Thinking, talking and writing computer programmes about personalisation at City College Norwich
Thinking, talking and writing computer programmes about personalisation at City College Norwich. Norwich: City College Norwich; 2009.
This report is based on research activities carried out at City College Norwich between December 2007 and March 2008. The main aim of the research was to investigate existing models of personalised learning and learner advocacy at City College and suggest possible ways in which these could be supported through technology. The research was part of a larger cross-institutional collaborative research project sponsored by CEL investigating the dimensions of leadership in implementing personalisation.
Both personalised learning and learner advocacy (also referred to as learner voice) proved to be difficult concepts to define.

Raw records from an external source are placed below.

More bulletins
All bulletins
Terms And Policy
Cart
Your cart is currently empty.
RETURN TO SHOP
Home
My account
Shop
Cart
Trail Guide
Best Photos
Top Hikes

Similar difficulties were experienced by City College staff both those participating in personalisation pilot projects and those simply involved in their day-to-day duties. As a consequence, the key finding of this project was the preeminent importance of institutional leadership to the success of large innovations. In particular, there is a clear need for setting understandable goals and laying out ways and strategies of achieving those goals. This is necessary to clear out misunderstandings both on the part of students and staff and to alleviate the concerns of staff over increased workload.

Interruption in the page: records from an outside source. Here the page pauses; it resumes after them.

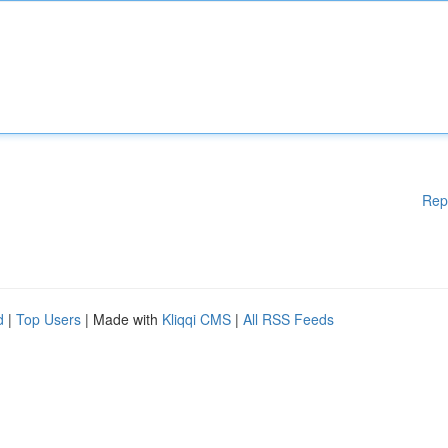
Rep
d
|
Top Users
| Made with
Kliqqi CMS
|
All RSS Feeds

Research into technological support for learner voice and work-based learning uncovered a multitude of tools with various levels of suitability. It became clear that attention needs to be paid to real patterns of usage and skill levels of management, staff and students. The world of technology is currently in flux with the introduction of the social element under the heading of Web 2.0. As a result, investing into old tools (existing VLEs) seems to be an inefficient use of resources while new technologies and practices for their use have not yet been established. Many tools and services designed for the personalisation of the online experience and the expression of the individual’s voice in the context of the larger group only succeed partially when actual user behaviour is observed. For instance, ‘Groups’ on social networks such as ‘Facebook’ and ‘Bebo’ usually serve more as a badge of membership or identification with a cause rather than effective platforms for the representation of an individual’s voice. On the other hand, VLEs and eILPs (electronic Individualised Learning Plans) are often developed behind closed doors using an outdated non-agile development model not responsive to users’ needs and going in the face of their expectations. As a result, it may be incumbent upon educational institutions to join in the development of the appropriate technologies through Open Source initiatives and contribute jointly into the pool of best practices keeping interoperability and agility of development at the centre of attention. As a beneficial side-effect, Open Source project development and management practices may serve as a useful model of managing other types of institutional innovation.

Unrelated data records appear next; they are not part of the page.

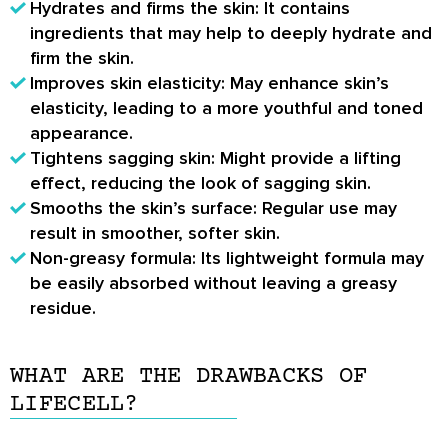
Hydrates and firms the skin
: It contains
ingredients that may help to deeply hydrate and
firm the skin.
Improves skin elasticity
: May enhance skin’s
elasticity, leading to a more youthful and toned
appearance.
Tightens sagging skin
: Might provide a lifting
effect, reducing the look of sagging skin.
Smooths the skin’s surface
: Regular use may
result in smoother, softer skin.
Non-greasy formula
: Its lightweight formula may
be easily absorbed without leaving a greasy
residue.
WHAT ARE THE DRAWBACKS OF
LIFECELL?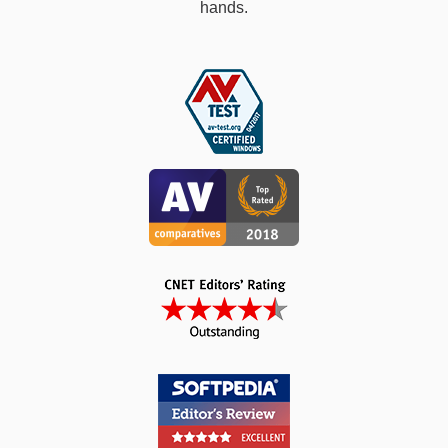
hands.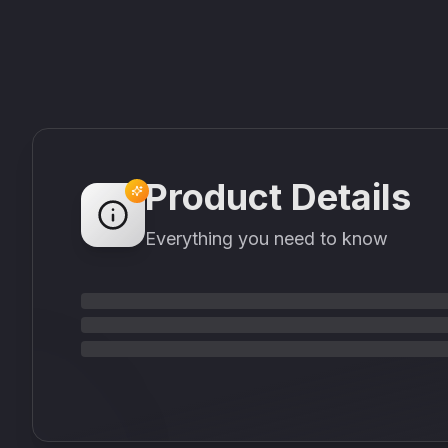
Product Details
Everything you need to know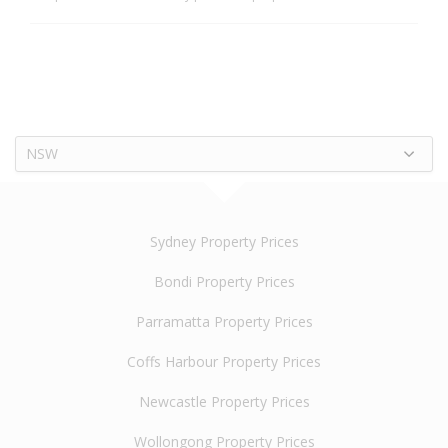
NSW
Sydney Property Prices
Bondi Property Prices
Parramatta Property Prices
Coffs Harbour Property Prices
Newcastle Property Prices
Wollongong Property Prices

Literature review on personalisation and learner self-advocacy has revealed that not all conceptualisations of personalised learning and the representation of the learner in the process are straightforward. There is a difference in emphasis between personalisation efforts in the US and in UK. Whereas current UK efforts largely derive from government led initiatives, focus on the pedagogy and take centre-stage, US personalisation projects happen mainly on the margins and focus on eLearning systems as a point of departure. It is important to differentiate personalised learning from e-learning or even distance learning, which is not always the case. Although mentions of personalisation can be traced to the 1970s, recent UK projects have their antecedents in government-driven initiatives that received prominence only in the 21st century (Milliband, 2004; Johnson 2004; Keefe, 2007; Campbell et al. 2007; Jones and Duckett, 2006). Consequently, there is a dearth of peer-reviewed research available for consultation. The activities under investigation here are, in effect, creating new realities that can only be exposed to independent (non-action) research scrutiny later.